Unggahan tersebut kemudian dikomentari oleh pengguna facebook bernama Rustam Ehz. Ia menilai kritik Deddy seharusnya juga diiringi evaluasi terhadap partainya sendiri.
Sibuk menjelekkan orang tapi tidak melihat rekam jejak partai sendiri. Undang-Undang Perampasan Aset buat koruptor kapan disahkan? Jangan cuma ngurusin hidup orang lain saja,”
tulis Rustam Ehz.
Komentar tersebut langsung dibalas Deddy Sitorus yang melempar pertanyaan kepada pemerintahan Presiden Joko Widodo dan pemerintahan saat ini mengenai kelanjutan RUU Perampasan Aset.
Tanya Jokowi, dulu kenapa tidak sahkan. Tanya presidenmu kenapa sekarang tidak juga?”
balas Deddy.
Perdebatan kembali berlanjut setelah pengguna facebook lainnya, Eksos Zamili, mempertanyakan pernyataan Deddy terkait proses pembentukan undang-undang.

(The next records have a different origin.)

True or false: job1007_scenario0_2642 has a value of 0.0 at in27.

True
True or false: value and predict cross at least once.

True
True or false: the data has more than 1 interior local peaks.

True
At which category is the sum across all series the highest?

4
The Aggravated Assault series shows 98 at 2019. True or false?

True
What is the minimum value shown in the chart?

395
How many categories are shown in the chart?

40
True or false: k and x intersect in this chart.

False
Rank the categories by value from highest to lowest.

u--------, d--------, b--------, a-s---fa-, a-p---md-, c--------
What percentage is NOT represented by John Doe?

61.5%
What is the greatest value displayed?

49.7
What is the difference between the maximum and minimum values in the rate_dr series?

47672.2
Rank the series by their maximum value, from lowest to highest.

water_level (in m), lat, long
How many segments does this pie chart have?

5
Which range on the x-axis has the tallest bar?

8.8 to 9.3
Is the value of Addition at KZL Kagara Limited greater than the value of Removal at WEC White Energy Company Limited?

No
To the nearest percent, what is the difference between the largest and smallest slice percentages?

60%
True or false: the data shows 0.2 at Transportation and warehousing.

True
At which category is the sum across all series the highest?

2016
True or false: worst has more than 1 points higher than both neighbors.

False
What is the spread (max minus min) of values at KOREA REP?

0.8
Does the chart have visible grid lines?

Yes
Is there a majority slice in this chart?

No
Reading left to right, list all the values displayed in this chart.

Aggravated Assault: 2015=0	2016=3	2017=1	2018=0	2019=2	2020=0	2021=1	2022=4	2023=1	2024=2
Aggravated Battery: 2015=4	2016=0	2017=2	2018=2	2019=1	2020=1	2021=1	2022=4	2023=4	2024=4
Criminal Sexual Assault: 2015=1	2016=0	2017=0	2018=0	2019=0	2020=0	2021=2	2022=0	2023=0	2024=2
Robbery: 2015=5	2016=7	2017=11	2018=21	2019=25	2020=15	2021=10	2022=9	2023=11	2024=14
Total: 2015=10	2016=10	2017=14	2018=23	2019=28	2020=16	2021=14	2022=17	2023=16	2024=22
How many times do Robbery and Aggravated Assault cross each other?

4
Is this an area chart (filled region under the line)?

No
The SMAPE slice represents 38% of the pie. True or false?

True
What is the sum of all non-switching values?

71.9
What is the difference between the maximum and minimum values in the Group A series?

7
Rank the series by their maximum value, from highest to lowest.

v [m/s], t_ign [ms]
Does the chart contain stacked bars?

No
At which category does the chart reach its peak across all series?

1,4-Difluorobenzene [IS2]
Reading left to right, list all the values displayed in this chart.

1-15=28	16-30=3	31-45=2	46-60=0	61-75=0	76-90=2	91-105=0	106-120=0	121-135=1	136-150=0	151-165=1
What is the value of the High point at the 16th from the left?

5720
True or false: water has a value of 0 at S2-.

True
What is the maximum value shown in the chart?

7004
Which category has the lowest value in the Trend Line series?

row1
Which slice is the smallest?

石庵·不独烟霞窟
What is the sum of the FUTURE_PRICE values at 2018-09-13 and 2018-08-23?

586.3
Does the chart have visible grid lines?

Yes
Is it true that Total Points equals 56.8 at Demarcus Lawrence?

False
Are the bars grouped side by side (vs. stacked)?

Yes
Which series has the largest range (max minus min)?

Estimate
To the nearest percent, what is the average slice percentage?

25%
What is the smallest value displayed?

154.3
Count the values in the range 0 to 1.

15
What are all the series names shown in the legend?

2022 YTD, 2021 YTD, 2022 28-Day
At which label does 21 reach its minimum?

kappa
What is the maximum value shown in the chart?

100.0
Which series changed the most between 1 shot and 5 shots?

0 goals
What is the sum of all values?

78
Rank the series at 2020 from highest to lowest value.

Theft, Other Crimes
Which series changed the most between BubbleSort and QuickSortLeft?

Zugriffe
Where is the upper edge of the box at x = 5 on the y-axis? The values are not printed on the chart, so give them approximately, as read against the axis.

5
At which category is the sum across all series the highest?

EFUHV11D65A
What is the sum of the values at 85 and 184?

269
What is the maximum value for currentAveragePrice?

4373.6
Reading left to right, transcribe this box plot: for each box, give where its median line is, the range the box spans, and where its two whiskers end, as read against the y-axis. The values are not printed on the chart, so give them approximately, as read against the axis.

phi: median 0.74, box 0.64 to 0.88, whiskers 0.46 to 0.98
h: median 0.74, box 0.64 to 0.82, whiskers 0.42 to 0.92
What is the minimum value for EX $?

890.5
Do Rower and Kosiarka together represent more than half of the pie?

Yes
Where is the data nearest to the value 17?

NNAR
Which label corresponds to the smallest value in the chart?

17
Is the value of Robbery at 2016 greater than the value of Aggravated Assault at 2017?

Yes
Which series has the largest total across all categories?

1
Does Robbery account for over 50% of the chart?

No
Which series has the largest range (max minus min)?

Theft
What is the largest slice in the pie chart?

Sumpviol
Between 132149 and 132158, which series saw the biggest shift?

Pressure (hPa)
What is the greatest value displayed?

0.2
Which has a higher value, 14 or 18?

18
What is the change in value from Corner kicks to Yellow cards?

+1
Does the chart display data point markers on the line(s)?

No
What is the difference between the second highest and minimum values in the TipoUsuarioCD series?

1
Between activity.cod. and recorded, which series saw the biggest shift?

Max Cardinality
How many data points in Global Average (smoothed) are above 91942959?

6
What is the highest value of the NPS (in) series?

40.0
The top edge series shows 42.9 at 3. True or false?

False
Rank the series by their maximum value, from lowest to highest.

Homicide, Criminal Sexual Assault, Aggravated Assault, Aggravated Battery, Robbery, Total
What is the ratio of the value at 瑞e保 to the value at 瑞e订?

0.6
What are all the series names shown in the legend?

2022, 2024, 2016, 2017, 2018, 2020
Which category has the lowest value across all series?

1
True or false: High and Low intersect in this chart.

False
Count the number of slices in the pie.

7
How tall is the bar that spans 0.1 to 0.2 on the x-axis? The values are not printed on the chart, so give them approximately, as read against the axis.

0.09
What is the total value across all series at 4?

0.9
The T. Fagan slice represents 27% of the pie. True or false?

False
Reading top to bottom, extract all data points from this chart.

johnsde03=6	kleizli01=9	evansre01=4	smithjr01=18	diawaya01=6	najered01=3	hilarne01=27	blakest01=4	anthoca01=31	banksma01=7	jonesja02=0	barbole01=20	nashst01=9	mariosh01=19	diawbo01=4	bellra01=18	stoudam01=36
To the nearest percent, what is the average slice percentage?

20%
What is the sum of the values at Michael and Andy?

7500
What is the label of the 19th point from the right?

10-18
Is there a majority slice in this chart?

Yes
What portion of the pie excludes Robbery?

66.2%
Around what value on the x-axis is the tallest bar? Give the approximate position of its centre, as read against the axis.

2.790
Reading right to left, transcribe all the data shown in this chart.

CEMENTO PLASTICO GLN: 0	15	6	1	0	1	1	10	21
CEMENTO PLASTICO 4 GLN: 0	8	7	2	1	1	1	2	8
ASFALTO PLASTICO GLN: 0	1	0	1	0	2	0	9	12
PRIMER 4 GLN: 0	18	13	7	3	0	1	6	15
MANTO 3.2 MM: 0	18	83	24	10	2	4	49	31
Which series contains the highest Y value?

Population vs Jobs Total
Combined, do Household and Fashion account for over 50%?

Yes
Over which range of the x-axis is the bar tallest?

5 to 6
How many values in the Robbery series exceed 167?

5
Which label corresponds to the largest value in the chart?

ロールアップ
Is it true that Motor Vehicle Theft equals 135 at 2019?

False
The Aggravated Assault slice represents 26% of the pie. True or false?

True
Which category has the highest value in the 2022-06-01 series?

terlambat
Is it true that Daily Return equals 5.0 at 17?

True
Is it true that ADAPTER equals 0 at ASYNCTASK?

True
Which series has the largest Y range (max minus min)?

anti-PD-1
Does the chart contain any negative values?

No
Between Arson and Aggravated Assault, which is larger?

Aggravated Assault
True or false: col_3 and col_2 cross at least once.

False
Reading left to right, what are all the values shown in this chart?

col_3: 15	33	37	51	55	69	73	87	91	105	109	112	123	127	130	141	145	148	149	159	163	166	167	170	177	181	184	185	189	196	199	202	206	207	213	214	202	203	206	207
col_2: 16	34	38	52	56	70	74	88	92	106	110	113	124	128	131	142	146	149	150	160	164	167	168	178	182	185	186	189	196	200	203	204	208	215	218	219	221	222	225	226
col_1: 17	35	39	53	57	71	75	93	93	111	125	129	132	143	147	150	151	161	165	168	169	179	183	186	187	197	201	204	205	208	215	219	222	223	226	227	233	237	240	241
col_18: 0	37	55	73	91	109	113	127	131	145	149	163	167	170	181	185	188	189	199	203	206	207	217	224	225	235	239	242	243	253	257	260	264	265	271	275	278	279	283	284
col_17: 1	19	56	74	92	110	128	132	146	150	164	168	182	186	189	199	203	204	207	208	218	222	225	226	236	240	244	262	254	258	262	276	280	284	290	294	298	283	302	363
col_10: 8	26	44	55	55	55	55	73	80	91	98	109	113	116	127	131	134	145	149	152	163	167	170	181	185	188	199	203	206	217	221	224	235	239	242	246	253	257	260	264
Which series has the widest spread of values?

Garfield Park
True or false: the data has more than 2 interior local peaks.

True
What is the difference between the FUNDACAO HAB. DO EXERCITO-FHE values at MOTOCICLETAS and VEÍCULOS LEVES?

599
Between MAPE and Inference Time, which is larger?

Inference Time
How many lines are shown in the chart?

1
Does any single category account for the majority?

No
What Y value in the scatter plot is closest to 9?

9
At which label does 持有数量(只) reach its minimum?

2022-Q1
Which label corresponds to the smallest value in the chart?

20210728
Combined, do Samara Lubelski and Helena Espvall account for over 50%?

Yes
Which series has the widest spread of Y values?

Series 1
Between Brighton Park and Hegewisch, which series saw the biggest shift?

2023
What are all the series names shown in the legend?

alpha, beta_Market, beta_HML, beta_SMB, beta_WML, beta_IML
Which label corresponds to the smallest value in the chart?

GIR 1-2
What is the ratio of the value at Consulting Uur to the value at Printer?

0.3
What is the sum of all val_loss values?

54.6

Menurut Eksos, pembahasan dan pengesahan undang-undang merupakan kewenangan lembaga legislatif sehingga tidak tepat jika seluruh tanggung jawab diarahkan kepada presiden.
Orang bodoh saja tahu kalau yang membahas dan mengesahkan UU Perampasan Aset adalah lembaga legislatif. Apa hubungannya sama Pak Jokowi? Percuma anggota DPR RI cuma ngurus Pak Jokowi saja,”
tulis Eksos Zamili.
Perdebatan tersebut kembali mengangkat isu mengenai penanganan korupsi serta pembahasan RUU Perampasan Aset yang hingga kini masih menjadi perhatian publik.
Dalam unggahannya, Deddy menyebut terdapat sembilan mantan menteri pada era pemerintahan Presiden Joko Widodo yang pernah tersangkut perkara korupsi atau proses hukum, yakni:
Idrus Marham (mantan Menteri Sosial),
Imam Nahrawi (mantan Menteri Pemuda dan Olahraga),
Edhy Prabowo (mantan Menteri Kelautan dan Perikanan),
Juliari Batubara (mantan Menteri Sosial),
Johnny G. Plate (mantan Menteri Komunikasi dan Informatika),
Syahrul Yasin Limpo (mantan Menteri Pertanian),
Tom Lembong (mantan Menteri Perdagangan),
Nadiem Makarim (mantan Menteri Pendidikan, Kebudayaan, Riset, dan Teknologi), serta
Suryadharma Ali (mantan Menteri Agama).